Спорить конкретно не умеют, кричат, переходят на оскорбления.
– Глупости вы говорите, а еще интеллигент.
– Все ваши Шишкины и Айвазовские – это старье, для пивных.
– Искусство должно быть народным, не для вас, ученых.
– Это художники будущего. Шишкина – в кладовку.
И так до вечера. Но слушать весело, приятно. Вместо книги отзывов ящик, куда опускают записки. Кто-то прикалывает к стене.
«Чувствую себя, как на корабле, качает и бежать некуда».
Под этой запиской ответ:
«Беги на выставку А. Герасимова».
«Разговорились! Я бы вас за такие разговорчики… И. Сталин».
Спустя два дня вызвали нас в горком – «О воспитательной работе с молодежью».
Говорил секретарь парткома Электротехнического института. Возмущался, что на выставку ленинградских художников работы поступают без отбора. Возмущался выставкой Пикассо, студенты читают Библию, роман «Не хлебом единым».
И это человек, который ежедневно среди молодежи… Неудивительно, что партия рухнула. Ничего не понимала, не слышала, не видела. Если не славят, значит, не те люди. А почему не славят? Почему? Что происходит?
Выступление Хрущева на ХХ съезде было для меня первым благородным поступком советского руководителя за всю историю СССР. Другого я не знаю. Кто из них совершил что-то мужественное, милосердное, кого-то спас, защитил? Кто? Было ли что подобное?

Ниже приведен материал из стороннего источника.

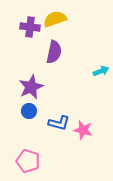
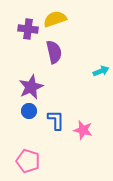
purple cross: moved 2 px left, 2 px down
purple semicircle: rotated 25 degrees counterclockwise
blue L-shape: moved 3 px left, 3 px up; rotated 105 degrees counterclockwise
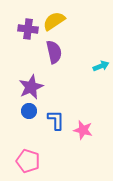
yellow semicircle: moved 1 px left, 2 px down; rotated 15 degrees counterclockwise
cyan arrow: moved 5 px up
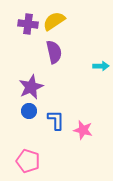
purple cross: moved 5 px up
cyan arrow: rotated 21 degrees clockwise
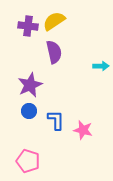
purple cross: moved 2 px down
purple star: moved 1 px left, 2 px up
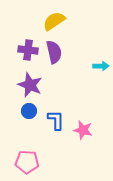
purple cross: moved 24 px down
purple star: rotated 25 degrees counterclockwise
pink pentagon: moved 1 px left, 1 px down; rotated 15 degrees counterclockwise
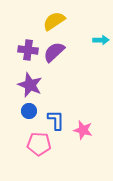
purple semicircle: rotated 120 degrees counterclockwise
cyan arrow: moved 26 px up
pink pentagon: moved 12 px right, 18 px up
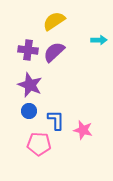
cyan arrow: moved 2 px left
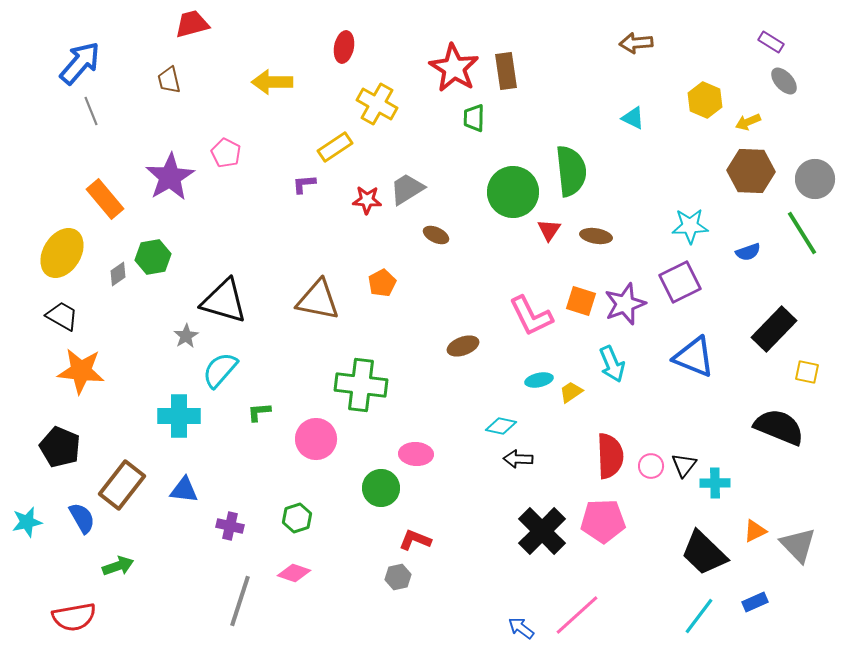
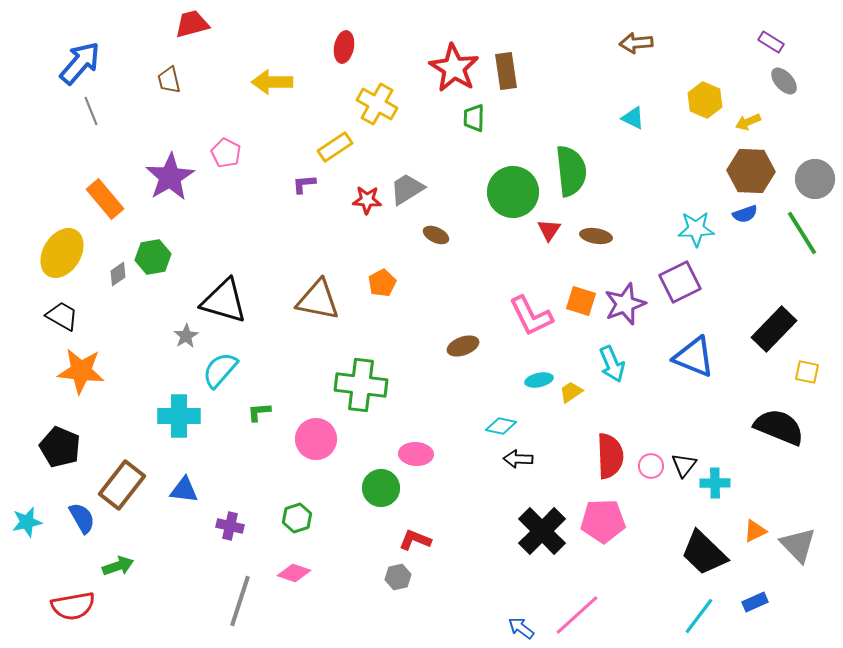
cyan star at (690, 226): moved 6 px right, 3 px down
blue semicircle at (748, 252): moved 3 px left, 38 px up
red semicircle at (74, 617): moved 1 px left, 11 px up
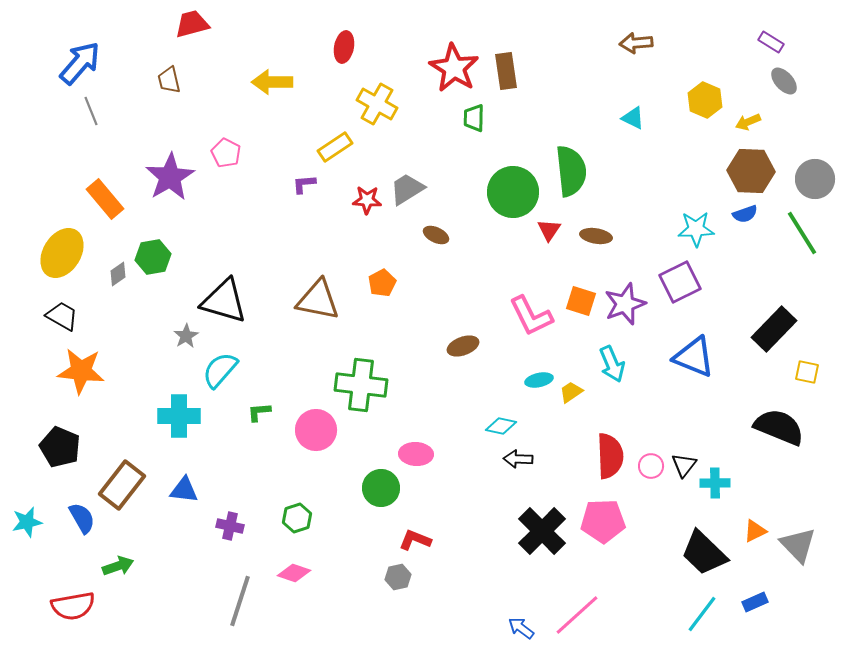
pink circle at (316, 439): moved 9 px up
cyan line at (699, 616): moved 3 px right, 2 px up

Большая часть студенческого времени уходила на изучение философии, вернее, ее истории, где один философ опровергал другого, каждый был убедителен, мудр, мыслил неожиданно. Затем математика – тонкие математические приемы. Химические превращения формул. Было множество предметов, которые могли пригодиться, но никогда тому не выпадало случая. Однажды спросил начальника КБ, приходилось ли ему пользоваться «косинусом»? Пожевав губами, начальник, ему было за 50 лет, нарисовал треугольник, почеркал его, вспоминая. «Пожалуй, ни разу», – признался он.
Считалось, что все это нужно для общего развития, но с большим успехом можно было бы разгадывать ребусы, решать шахматные задачи, головоломки.